The results did not cause any change in the treatment modality for the patients involved. The exact BPI-ANCA values in 2010 were compared with the values from 2002 to 2006 for the EIGSS and the non-operated groups of patients (Table 2): in the EIGSS group, the values before and after EIGSS showed a significant reduction in both BPI-ANCA IgG levels (P < 0.001 [CI: 62–379%]) and BPI-ANCA IgA levels (P = 0.01 [CI: 15%–202%]). These reductions were due to decreases found in the subgroups of patients intermittently or chronically colonized in their lungs, as there were no significant differences in the subgroup of non-infected patients (Table 3). No significant changes were seen

within the non-operated control group (P = 0.55

and P = 0.46). Thirteen patients had HKI-272 mw IgA levels above ITF2357 supplier 53 U/l (upper normal limit) before surgery. Eleven patients had IgG levels above 38 U/l (upper normal limit) before surgery. Both groups showed a significant decrease in the values by subgroup analyses (P < 0.05; P < 0.001).
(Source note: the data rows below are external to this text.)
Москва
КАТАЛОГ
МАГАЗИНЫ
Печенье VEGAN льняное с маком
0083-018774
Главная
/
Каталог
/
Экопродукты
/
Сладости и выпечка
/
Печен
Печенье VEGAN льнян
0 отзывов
The changes of BPI-ANCA antibodies levels in the EIGSS group were compared with those of the non-operated control group. The EIGSS group showed a significant reduction in both IgG BPI-ANCA (P < 0.001 [CI: 51–337%]) and IgA BPI-ANCA values (P = 0.02 [CI: 10–175%]). In the 14 patients who had bilateral sinus samples cultured 6 months postoperatively, 10 patients had negative cultures, two showed bilateral growth of P. aeruginosa, one had bilateral growth of A. xylosoxidans, and 1 had unilateral growth of A. xylosoxidans. Altogether, the 14 patients showed an average decrease in BPI-ANCA IgG of 51 U/l (range from −11 to +311) and an average decrease in BPI-ANCA IgA of 70 U/l (range from −30 to +680); one chronically lung infected patient had a small increase in BPI-ANCA IgG, and one intermittently colonized patient had a small increase in BPI-ANCA IgG and IgA. The levels of BPI-ANCA IgA were measured pre- and postoperatively Aspartate in all 35 LTX CF patients; six patients had negative IgA values pre- and postoperatively, four patients had increased postoperative values (mean increase:

89 U/l), and 25 patients showed decreased postoperative values (mean decrease: 620 U/l). Using a two-sample paired t-test for all 35 patients, the total decrease was found to be highly statistically significant (P < 0.001). The levels of BPI-ANCA IgG were only available pre- and postoperatively in 26 LTX CF patients. Ten patients had negative IgG levels pre- and postoperatively (below 50 U/l), three patients had increased postoperative values (mean: 225 U/l), whereas 13 patients had decreased postoperative values (mean: 713 U/l). Using a two-sample paired t-test for all 26 patients, the total decrease was also found to be statistically significant (P = 0.02). Of the 53 EIGSS patients, precipitating antibodies were available in 47 patients and total anti-Pseudomonas IgG were available in 40 patients.